Records drawn from a dataset:
★ ★ ★ ★ ★ ★ ★

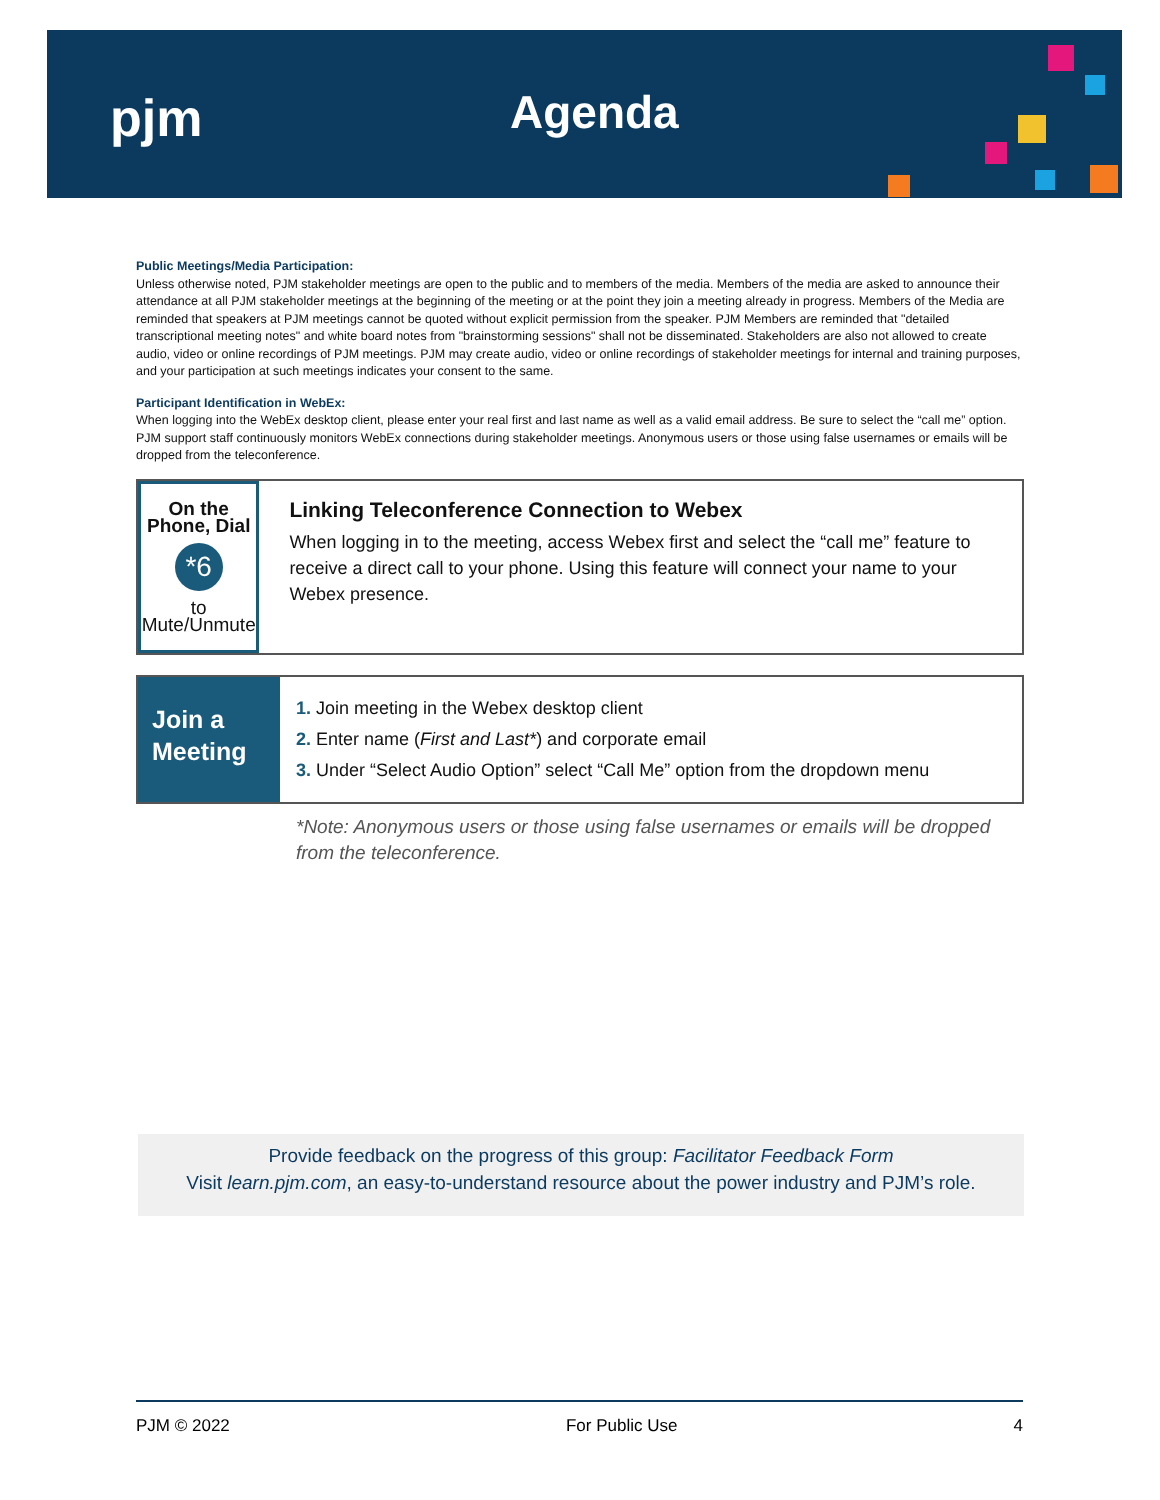pjm Agenda
Public Meetings/Media Participation:
Unless otherwise noted, PJM stakeholder meetings are open to the public and to members of the media. Members of the media are asked to announce their attendance at all PJM stakeholder meetings at the beginning of the meeting or at the point they join a meeting already in progress. Members of the Media are reminded that speakers at PJM meetings cannot be quoted without explicit permission from the speaker. PJM Members are reminded that "detailed transcriptional meeting notes" and white board notes from "brainstorming sessions" shall not be disseminated. Stakeholders are also not allowed to create audio, video or online recordings of PJM meetings. PJM may create audio, video or online recordings of stakeholder meetings for internal and training purposes, and your participation at such meetings indicates your consent to the same.
Participant Identification in WebEx:
When logging into the WebEx desktop client, please enter your real first and last name as well as a valid email address. Be sure to select the “call me” option. PJM support staff continuously monitors WebEx connections during stakeholder meetings. Anonymous users or those using false usernames or emails will be dropped from the teleconference.
On the Phone, Dial
*6
to Mute/Unmute
Linking Teleconference Connection to Webex
When logging in to the meeting, access Webex first and select the “call me” feature to receive a direct call to your phone. Using this feature will connect your name to your Webex presence.
Join a
Meeting
1. Join meeting in the Webex desktop client
2. Enter name (First and Last*) and corporate email
3. Under “Select Audio Option” select “Call Me” option from the dropdown menu
*Note: Anonymous users or those using false usernames or emails will be dropped from the teleconference.
Provide feedback on the progress of this group: Facilitator Feedback Form
Visit learn.pjm.com, an easy-to-understand resource about the power industry and PJM’s role.
PJM © 2022 For Public Use 4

★ ★ ★ ★ ★ ★ ★

Exact copies of the entries above are needed, without their pictures.

**RESPONSE TO THE TASK**
pjm Agenda
Public Meetings/Media Participation:
Unless otherwise noted, PJM stakeholder meetings are open to the public and to members of the media. Members of the media are asked to announce their attendance at all PJM stakeholder meetings at the beginning of the meeting or at the point they join a meeting already in progress. Members of the Media are reminded that speakers at PJM meetings cannot be quoted without explicit permission from the speaker. PJM Members are reminded that "detailed transcriptional meeting notes" and white board notes from "brainstorming sessions" shall not be disseminated. Stakeholders are also not allowed to create audio, video or online recordings of PJM meetings. PJM may create audio, video or online recordings of stakeholder meetings for internal and training purposes, and your participation at such meetings indicates your consent to the same.
Participant Identification in WebEx:
When logging into the WebEx desktop client, please enter your real first and last name as well as a valid email address. Be sure to select the “call me” option. PJM support staff continuously monitors WebEx connections during stakeholder meetings. Anonymous users or those using false usernames or emails will be dropped from the teleconference.
On the Phone, Dial
*6
to Mute/Unmute
Linking Teleconference Connection to Webex
When logging in to the meeting, access Webex first and select the “call me” feature to receive a direct call to your phone. Using this feature will connect your name to your Webex presence.
Join a
Meeting
1. Join meeting in the Webex desktop client
2. Enter name (First and Last*) and corporate email
3. Under “Select Audio Option” select “Call Me” option from the dropdown menu
*Note: Anonymous users or those using false usernames or emails will be dropped from the teleconference.
Provide feedback on the progress of this group: Facilitator Feedback Form
Visit learn.pjm.com, an easy-to-understand resource about the power industry and PJM’s role.
PJM © 2022 For Public Use 4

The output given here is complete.